Face à la facilité du guichet Google beaucoup d’usagers oublient l’intérêt pourtant immense du catalogue. Je constate d’années en années que mes élèves de collège malgré les injonctions perdent le réflexe d’aller consulter la base de données BCDI. Je continue par conscience professionnelle à cataloguer les ouvrages et articles du fonds mais BCDI n’attire plus. J’envisage peut-être de passer à un logiciel libre mais je ne sais pas lequel pourrait être le plus orienté « catalogablog » car c’est là l’intérêt. Quant à savoir s’il faut que Motbis y soit intégré ou non, et bien franchement je crois qu’on peut désormais se passer du thésaurus du CNDP et plutôt utiliser des tags et autoriser les usagers et élèves à en rajouter. Cela évitera les sempiternels débats notant que Céline Dion est dans le thésaurus et pas Thomas Hobbes. Ce n’est pas plus choquant d’ailleurs que le fait que les ouvrages de Danielle Steel occupent déjà plus de place dans bon nombre de bibliothèques que beaucoup d’auteurs talentueux.

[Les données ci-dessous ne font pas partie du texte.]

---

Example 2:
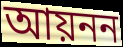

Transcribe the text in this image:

আয়নন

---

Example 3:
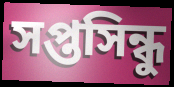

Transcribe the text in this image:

সপ্তসিন্ধু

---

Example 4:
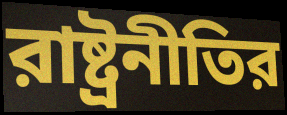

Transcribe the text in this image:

রাষ্ট্রনীতির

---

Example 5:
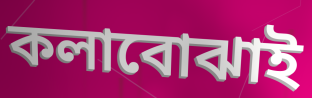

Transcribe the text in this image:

কলাবোঝাই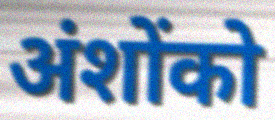
अंशोंको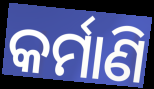
କର୍ମାଣିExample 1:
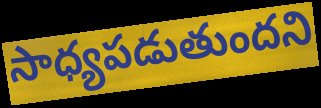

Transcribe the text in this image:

సాధ్యపడుతుందని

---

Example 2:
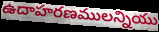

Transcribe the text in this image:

ఉదాహరణములన్నియు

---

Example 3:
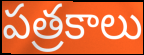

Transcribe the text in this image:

పత్రకాలు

Le « catalagoblog » implique de nouveaux usages tant de la part des usagers que de la part des professionnels de l’information. C’est sans doute aussi de nouvelles réflexions qui méritent d’être soulevées dans la façon de cataloguer, dans la formation et le recrutement.

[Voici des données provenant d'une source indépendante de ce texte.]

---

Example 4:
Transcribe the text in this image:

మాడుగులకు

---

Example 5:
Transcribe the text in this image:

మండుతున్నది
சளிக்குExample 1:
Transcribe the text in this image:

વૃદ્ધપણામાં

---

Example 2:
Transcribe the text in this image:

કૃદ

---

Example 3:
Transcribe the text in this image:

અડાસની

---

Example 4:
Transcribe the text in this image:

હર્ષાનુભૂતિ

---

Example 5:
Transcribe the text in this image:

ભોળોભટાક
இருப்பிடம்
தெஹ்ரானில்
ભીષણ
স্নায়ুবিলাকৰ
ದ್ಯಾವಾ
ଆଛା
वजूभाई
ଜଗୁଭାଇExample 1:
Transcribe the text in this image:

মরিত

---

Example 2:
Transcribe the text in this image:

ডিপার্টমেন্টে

J’en appelle donc toujours aux bonnes volontés dans la construction de projets collectifs notamment celui d’un site Web 2.0 un peu dans le style de « mauvais genres » de Bernard Strainchamp. J’en appelle surtout aux directeurs de bibliothèques et conservateurs qui n’ont pas réagi face à cette fermeture ce que j’ai trouvé relativement lamentable. Mais peut-être n’est-ce après tout qu’un problème de compétences ou de reconnaissance, à moins que ce ne soit qu’un sinistre symptôme. J’ose encore espérer que non. Ces projets ne peuvent se faire que collectivement et il y a suffisamment de richesses (ouvrages, personnes et usagers) dans le monde des bibliothèques et de la culture pour que cela puisse fonctionner.